_ABOUT THIS EXERCISE_:
Extract every line below that contains the word "Star", treating uppercase and lowercase letters as different.
=== Begin Enclosure ===
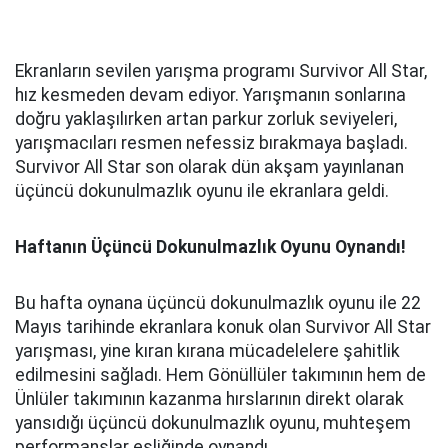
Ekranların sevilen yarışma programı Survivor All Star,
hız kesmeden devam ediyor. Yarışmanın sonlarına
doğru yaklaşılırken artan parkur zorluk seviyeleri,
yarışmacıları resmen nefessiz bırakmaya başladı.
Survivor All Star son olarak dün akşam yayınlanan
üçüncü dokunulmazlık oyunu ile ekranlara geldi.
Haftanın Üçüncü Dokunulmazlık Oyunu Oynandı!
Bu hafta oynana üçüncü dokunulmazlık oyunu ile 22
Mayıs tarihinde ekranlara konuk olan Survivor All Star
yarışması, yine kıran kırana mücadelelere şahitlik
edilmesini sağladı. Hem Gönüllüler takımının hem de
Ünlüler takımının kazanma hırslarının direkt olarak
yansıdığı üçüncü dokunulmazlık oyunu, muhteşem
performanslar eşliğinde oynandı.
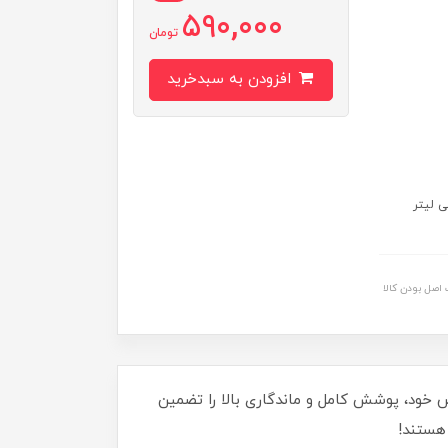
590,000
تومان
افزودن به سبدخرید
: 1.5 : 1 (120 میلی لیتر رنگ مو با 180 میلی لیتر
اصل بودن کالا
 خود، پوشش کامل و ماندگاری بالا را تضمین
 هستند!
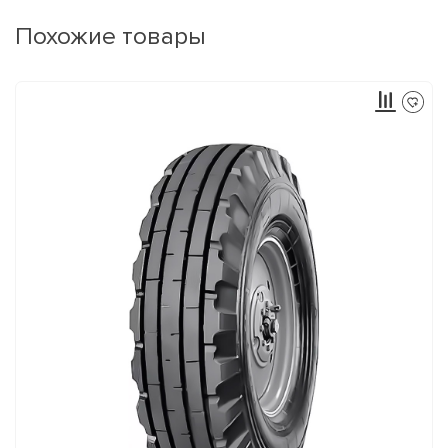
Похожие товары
=== End Enclosure ===
=== Begin Enclosure ===
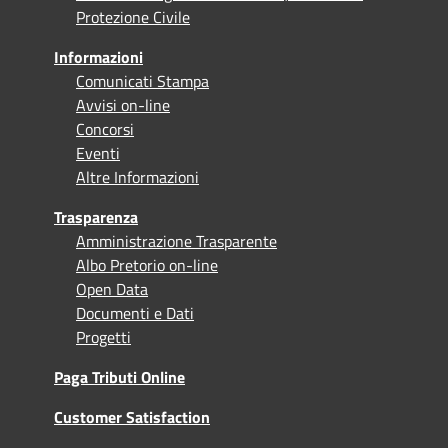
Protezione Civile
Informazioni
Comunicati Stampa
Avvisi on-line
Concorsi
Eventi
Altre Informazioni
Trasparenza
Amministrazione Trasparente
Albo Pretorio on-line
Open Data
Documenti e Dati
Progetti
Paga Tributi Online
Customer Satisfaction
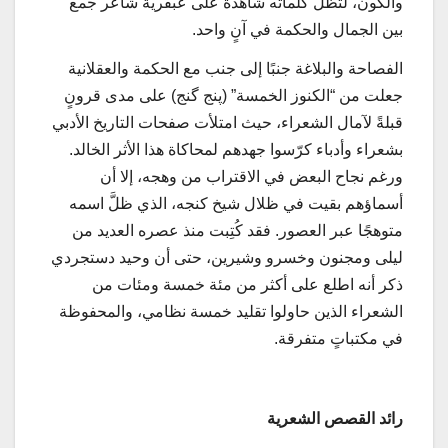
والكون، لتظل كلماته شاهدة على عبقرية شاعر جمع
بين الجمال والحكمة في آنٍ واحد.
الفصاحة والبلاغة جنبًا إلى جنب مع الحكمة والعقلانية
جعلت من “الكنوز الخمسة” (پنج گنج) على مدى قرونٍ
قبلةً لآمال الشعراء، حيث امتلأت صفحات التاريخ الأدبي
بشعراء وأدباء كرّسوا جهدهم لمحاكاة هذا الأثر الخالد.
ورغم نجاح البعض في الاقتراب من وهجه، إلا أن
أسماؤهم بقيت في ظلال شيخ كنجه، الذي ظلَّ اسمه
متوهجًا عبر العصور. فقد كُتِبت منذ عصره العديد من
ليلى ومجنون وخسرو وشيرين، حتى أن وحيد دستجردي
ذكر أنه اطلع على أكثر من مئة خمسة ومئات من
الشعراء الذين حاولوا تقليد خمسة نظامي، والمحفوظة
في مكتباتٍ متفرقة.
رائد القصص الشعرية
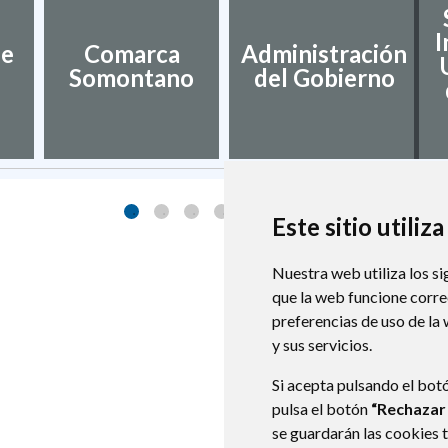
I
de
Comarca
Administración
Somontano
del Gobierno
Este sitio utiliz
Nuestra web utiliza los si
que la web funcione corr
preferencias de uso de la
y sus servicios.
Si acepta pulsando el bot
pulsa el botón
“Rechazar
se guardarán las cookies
=== End Enclosure ===
=== Begin Enclosure ===
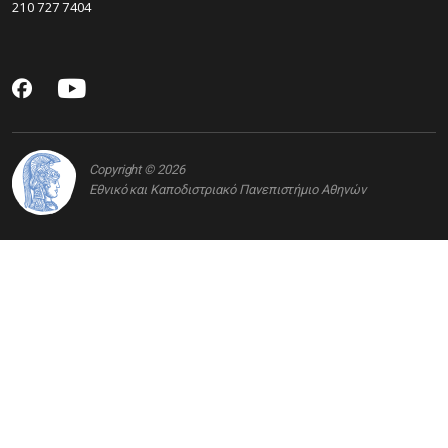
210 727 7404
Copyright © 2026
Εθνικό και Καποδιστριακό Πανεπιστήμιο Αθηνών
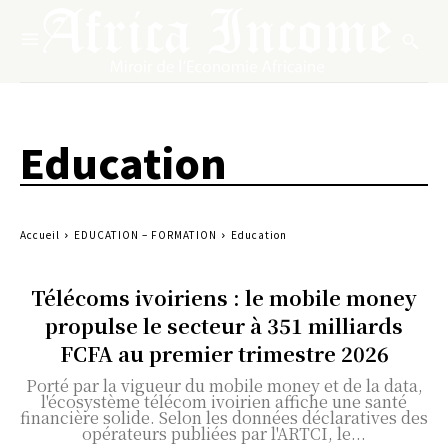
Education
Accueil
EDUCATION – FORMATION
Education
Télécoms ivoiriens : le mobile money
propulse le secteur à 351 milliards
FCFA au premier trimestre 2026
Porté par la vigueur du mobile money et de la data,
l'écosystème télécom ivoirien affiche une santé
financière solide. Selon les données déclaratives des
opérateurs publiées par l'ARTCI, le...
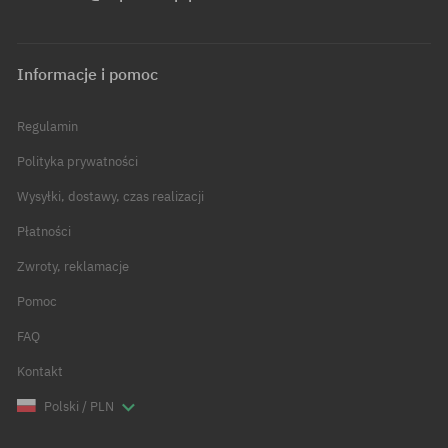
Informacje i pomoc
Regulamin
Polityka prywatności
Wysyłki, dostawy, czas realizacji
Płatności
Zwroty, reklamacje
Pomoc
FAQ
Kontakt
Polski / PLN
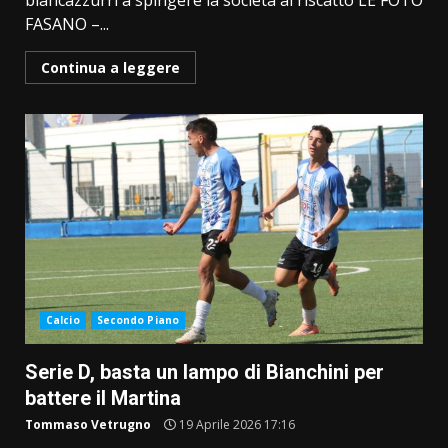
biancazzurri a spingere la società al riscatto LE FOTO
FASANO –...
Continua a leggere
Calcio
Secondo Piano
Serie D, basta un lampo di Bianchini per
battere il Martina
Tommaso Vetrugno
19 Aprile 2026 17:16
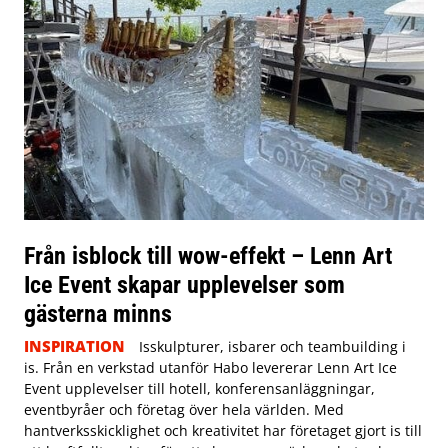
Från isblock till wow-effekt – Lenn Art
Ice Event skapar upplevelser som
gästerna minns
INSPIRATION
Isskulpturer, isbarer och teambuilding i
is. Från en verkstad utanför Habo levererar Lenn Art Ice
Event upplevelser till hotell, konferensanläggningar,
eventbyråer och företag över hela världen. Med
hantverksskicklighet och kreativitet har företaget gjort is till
=== End Enclosure ===
_OUTPUT FOR THIS EXERCISE_:
Ekranların sevilen yarışma programı Survivor All Star,
Survivor All Star son olarak dün akşam yayınlanan
Mayıs tarihinde ekranlara konuk olan Survivor All Star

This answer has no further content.